02 Dezember 2021
  • Lecture Series
MUKmeetsIFK@Zoom
Isabel Mundry

Die Geste des Hörens im Komponieren

18:15

 

In Kulturen, deren Musik von Ohr zu Ohr, also ohne Notation weitergetragen wird, wirkt die Praxis eines Aufführens durch das Erinnern auf die musikalische Zeitgestalt ein. Die Gregorianischen Gesänge des Mittelalters sind ein Beispiel dafür, wie sich das Zusammenspiel zwischen dem Hervorrufen, Vergegenwärtigen und Erneuern in den Strukturen akustisch abbildet.

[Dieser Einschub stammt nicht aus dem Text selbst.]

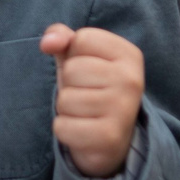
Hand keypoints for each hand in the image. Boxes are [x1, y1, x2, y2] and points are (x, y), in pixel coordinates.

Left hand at [40, 23, 144, 178]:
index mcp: (130, 55)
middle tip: (88, 96)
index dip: (75, 55)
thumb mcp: (79, 58)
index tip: (91, 71)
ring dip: (67, 109)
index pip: (82, 38)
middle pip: (71, 69)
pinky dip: (65, 130)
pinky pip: (62, 126)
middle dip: (70, 84)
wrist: (112, 141)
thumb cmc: (92, 90)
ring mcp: (123, 110)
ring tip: (86, 114)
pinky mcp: (109, 137)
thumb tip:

Diese Musik bildet Schemata aus, die verbindlich genug sind, um erinnerbar zu sein, und offen genug, um Neues eindringen zu lassen. Daraus ergeben sich komplexe Formen zwischen dem Ritualisierten und dem Einmaligen. Es ist eine Musik des Zuhörens in zweifachem Sinne: Das einst Gehörte wird aufgerufen, und das Hören im Jetzt ermöglicht seine Transformation. Seit der Notation von Musik hat sich eine andere Idee des Hörens ausgebildet, weniger ausgerichtet auf das Vergangene und das Jetzt der Performance als auf das Kommende. Sie verbindet sich mit dem Imaginieren einer noch ungehörten Musik und einhergehend damit mit dem Ideal neuer, autonomer Strukturen und Formen. In den vergangenen Jahren haben Isabel Mundry Werke aus den bildenden Künsten und dem Theater sowie Eindrücke aus ihrer akustischen Umwelt dieses Ideal kritisch überdenken lassen. Seither arbeitet sie kompositorisch an Formen, die das Hören im Sinne eines Aufgreifens und Weitertragens wieder aufwerten, ohne auf das Schreiben von Partituren zu verzichten. Dafür bedarf es auch einer Revision der Idee, was kompositorische Techniken zu leisten haben. Die Gregorianischen Gesänge dienen ihr hier als Vorbild wie auch das Spätwerk von Samuel Beckett, das vergleichbare Modelle des Hörens im Medium der Schrift ausbildet.

 

Isabel Mundry, Komponistin, lehrt seit 2004 Komposition an der Zürcher Hochschule der Künste, seit 2011 zudem an der Hochschule für Musik und Theater München. Ihr Werk umfasst zwischen der Kammermusik und dem Musiktheater alle Gattungen und ist immer wieder interdisziplinär ausgerichtet. Ihre Kompositionen wurden u. a. von Ensemble Intercontemporain, Arditti Quartet, Chicago Symphony Orchestra, Ensemble Modern, Ensemble Resonanz, der Musikfabrik NRW, London Sinfonietta und den Berliner Philharmonikern aufgeführt. Sie war Composer in Residence u. a. beim Lucern Festival, Gstaad Menuhin Festival, Takefu Festival (Japan), den Biennalen Lyon und Salzburg sowie bei der Staatskapelle Dresden. Sie ist Mitglied der Akademie der Künste in Berlin und der Bayerischen Akademie der Schönen Künste in München sowie der Akademie der Wissenschaften und der Literatur in Mainz.